Although formats differ from one data set to another, their underlying organization can often be conceptualized as columns and rows, such as those found in spreadsheets or database tables. Each column represents a variable that describes the data, and each row represents a record that contains a related set of variable values. A value within a data set is sometimes referred to as datum or data point.

Many data sets are freely available online. They can be used to develop and test applications, train AI models, perform analytics or carry out other projects. For example, the figure below shows the air quality data set from Data.gov, which offers a wide range of free data sets. The air quality data set contains air quality surveillance data for New York City.

Screenshot of a data set.
Example of a data set: Air quality surveillance data in New York city displayed in Microsoft Excel.

In the figure, the air quality data set is displayed in a Microsoft Excel spreadsheet. However, the data originated as a comma-separated values (CSV) file downloaded from Data.gov. The data set includes columns such as Unique ID, Geo Place Name and Time Period, which are three of the data set's variables.

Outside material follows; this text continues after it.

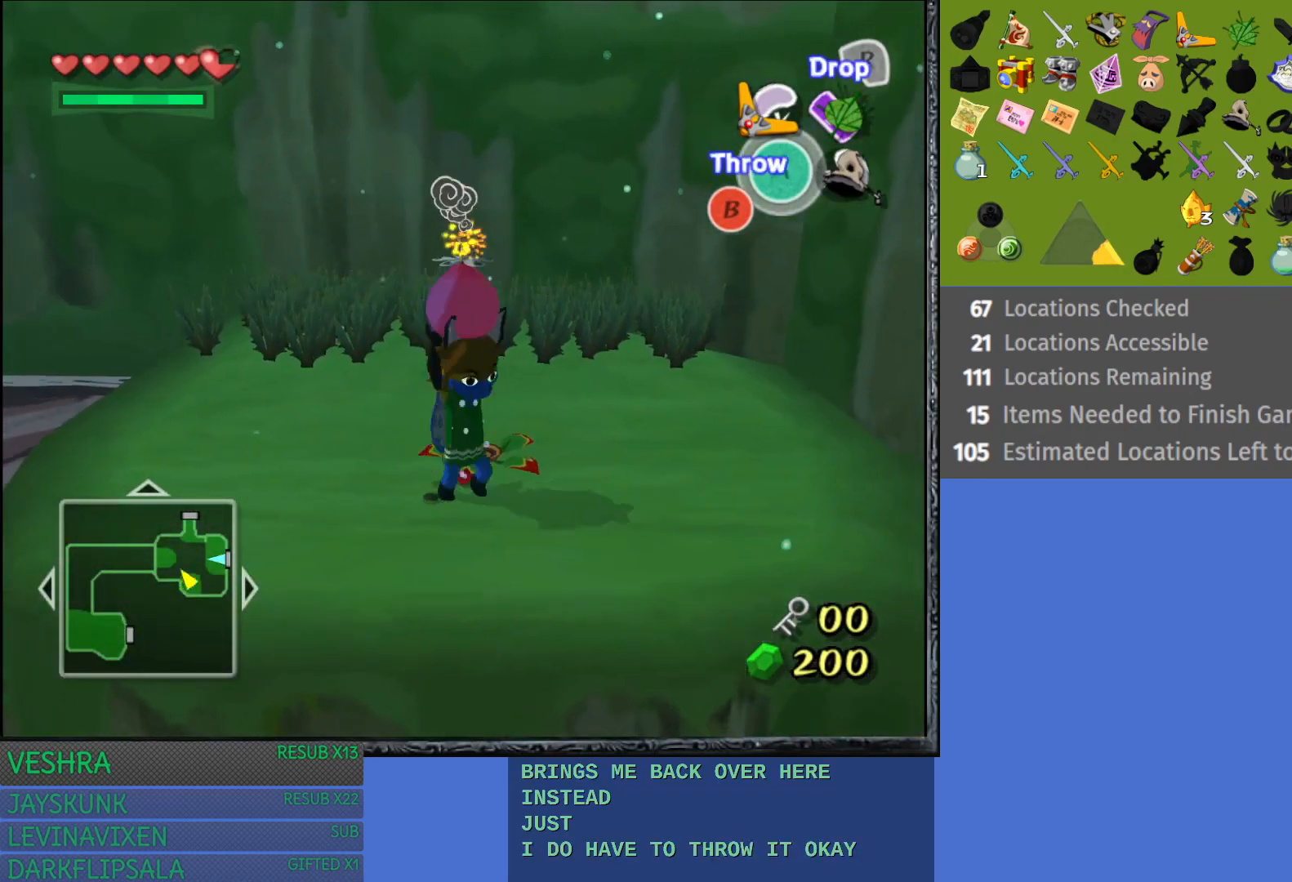
{"buttons": ["L1"], "left_stick": "down", "right_stick": "center", "events": [[500, "L1", "down"]]}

The data set also includes rows for each air quality measurement, specific to a place and time. That is, each row is a record of a specific air quality measurement. The record is made up of a set of related values, with each value corresponding to a column, i.e., variable. For example, the value in the Start_Date column for the first record is 12/1/2010.

Data set vs. database

The term data set is sometimes confused with the term database, but the two have different meanings. A database is used to store and manage data. It is part of a larger management platform that includes features for securing, accessing, updating and in other ways working with and protecting data. A data set is simply a file or other structure that contains the data values in a specific format. A database might contain the data from one or more data sets, but the two are not the same.

Data set formats

Data sets are available in a variety of formats, such as JavaScript Object Notation (JSON) and Extensible Markup Language (XML). Such formats provide a standardized structure for sharing data across multiple platforms and applications. The data itself is usually written in plain text, so it can be easily filtered, updated and in other ways transformed to meet specific requirements.

Some data sets are available in more than one format. For example, the air quality data set shown above can be downloaded from Data.gov as a CSV, JSON, XML or Resource Description Framework (RDF) file. When a data set is available in multiple formats, the expectation is that each file contains the same set of records, with each record formatted according to the applicable standard.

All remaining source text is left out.